The Max Planck Institute for Radio Astronomy (German: Max-Planck-Institut für Radioastronomie) is located in Bonn, Germany. It is one of 80 institutes in the Max Planck Society (German: Max-Planck-Gesellschaft).

By combining the already existing radio astronomy faculty of the University of Bonn led by Otto Hachenberg with the new Max Planck institute the Max Planck Institute for Radio Astronomy was formed. In 1972 the 100-m radio telescope in Effelsberg was opened. The institute building was enlarged in 1983 and 2002.

The institute was founded in 1966 by the Max-Planck-Gesellschaft as the “Max-Planck-Institut für Radioastronomie” (MPIfR).

The foundation of the institute was closely linked to plans in the German astronomical community to construct a competitive large radio telescope in (then) West Germany. In 1964, Professors Friedrich Becker, Wolfgang Priester and Otto Hachenberg of the Astronomische Institute der Universität Bonn submitted a proposal to the Stiftung Volkswagenwerk for the construction of a large fully steerable radio telescope.

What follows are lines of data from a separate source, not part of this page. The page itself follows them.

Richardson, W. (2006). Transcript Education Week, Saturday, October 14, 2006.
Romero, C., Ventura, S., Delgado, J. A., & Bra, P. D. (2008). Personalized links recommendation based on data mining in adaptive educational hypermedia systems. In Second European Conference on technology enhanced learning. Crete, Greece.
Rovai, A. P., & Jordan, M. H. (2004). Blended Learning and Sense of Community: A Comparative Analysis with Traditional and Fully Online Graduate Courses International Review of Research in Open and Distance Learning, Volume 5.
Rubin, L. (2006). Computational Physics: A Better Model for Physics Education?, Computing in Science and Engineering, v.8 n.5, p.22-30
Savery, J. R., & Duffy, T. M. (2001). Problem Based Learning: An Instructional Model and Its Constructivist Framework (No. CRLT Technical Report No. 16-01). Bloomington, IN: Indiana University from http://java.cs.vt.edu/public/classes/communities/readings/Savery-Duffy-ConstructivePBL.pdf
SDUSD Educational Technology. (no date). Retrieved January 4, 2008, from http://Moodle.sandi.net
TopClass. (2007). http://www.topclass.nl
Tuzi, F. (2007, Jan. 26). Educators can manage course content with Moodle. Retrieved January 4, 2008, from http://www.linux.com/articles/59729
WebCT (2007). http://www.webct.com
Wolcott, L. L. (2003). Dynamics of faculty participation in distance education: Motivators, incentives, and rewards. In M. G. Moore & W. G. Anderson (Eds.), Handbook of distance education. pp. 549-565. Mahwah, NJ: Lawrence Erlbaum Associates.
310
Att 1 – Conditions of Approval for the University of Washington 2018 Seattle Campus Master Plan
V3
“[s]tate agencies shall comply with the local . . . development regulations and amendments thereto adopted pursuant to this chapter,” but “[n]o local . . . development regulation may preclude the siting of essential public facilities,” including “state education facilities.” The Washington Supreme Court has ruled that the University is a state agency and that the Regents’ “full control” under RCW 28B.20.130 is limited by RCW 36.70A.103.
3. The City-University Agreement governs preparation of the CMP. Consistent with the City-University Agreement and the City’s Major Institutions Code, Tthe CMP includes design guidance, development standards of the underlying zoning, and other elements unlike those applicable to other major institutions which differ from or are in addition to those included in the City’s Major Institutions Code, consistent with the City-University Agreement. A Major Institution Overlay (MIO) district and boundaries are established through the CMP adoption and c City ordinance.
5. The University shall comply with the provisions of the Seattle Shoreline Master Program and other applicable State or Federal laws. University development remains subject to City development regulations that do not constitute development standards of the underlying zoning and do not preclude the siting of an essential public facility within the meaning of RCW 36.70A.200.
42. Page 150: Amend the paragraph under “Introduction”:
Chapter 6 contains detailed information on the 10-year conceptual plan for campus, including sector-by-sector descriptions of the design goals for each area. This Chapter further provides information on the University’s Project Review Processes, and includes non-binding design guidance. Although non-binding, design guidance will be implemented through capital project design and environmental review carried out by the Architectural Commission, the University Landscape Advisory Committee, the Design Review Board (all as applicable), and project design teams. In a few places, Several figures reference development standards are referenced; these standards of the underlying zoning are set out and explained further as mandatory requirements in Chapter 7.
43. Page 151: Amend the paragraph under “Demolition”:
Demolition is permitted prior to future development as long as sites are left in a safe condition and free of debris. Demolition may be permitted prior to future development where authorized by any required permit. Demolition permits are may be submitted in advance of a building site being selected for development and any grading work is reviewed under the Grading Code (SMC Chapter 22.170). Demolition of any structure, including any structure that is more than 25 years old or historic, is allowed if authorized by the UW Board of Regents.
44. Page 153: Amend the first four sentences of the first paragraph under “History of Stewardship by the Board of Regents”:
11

In the same year the Stiftung Volkswagenwerk approved the funding of the telescope project but with the condition that an organization should be found, which would guarantee the operations. It was clear that the operation of such a large instrument was well beyond the possibilities of a single university institute.

Already in 1965 the Max-Planck-Gesellschaft (MPG) decided in principle to found the Max-Planck-Institut für Radioastronomie. Eventually, after a series of discussions, the institute was officially founded in 1966.

The Max Planck Society for the Advancement of Science (German: Max-Planck-Gesellschaft zur Förderung der Wissenschaften e. V.; abbreviated MPG) is a formally independent non-governmental and non-profit association of German research institutes founded in 1911 as the Kaiser Wilhelm Society and renamed the Max Planck Society in 1948 in honor of its former president, theoretical physicist Max Planck. The society is funded by the federal and state governments of Germany as well as other sources.

According to its primary goal, the Max Planck Society supports fundamental research in the natural, life and social sciences, the arts and humanities in its 83 (as of January 2014)[2] Max Planck Institutes. The society has a total staff of approximately 17,000 permanent employees, including 5,470 scientists, plus around 4,600 non-tenured scientists and guests. Society budget for 2015 was about €1.7 billion.

The Max Planck Institutes focus on excellence in research. The Max Planck Society has a world-leading reputation as a science and technology research organization, with 33 Nobel Prizes awarded to their scientists, and is generally regarded as the foremost basic research organization in Europe and the world. In 2013, the Nature Publishing Index placed the Max Planck institutes fifth worldwide in terms of research published in Nature journals (after Harvard, MIT, Stanford and the US NIH). In terms of total research volume (unweighted by citations or impact), the Max Planck Society is only outranked by the Chinese Academy of Sciences, the Russian Academy of Sciences and Harvard University. The Thomson Reuters-Science Watch website placed the Max Planck Society as the second leading research organization worldwide following Harvard University, in terms of the impact of the produced research over science fields.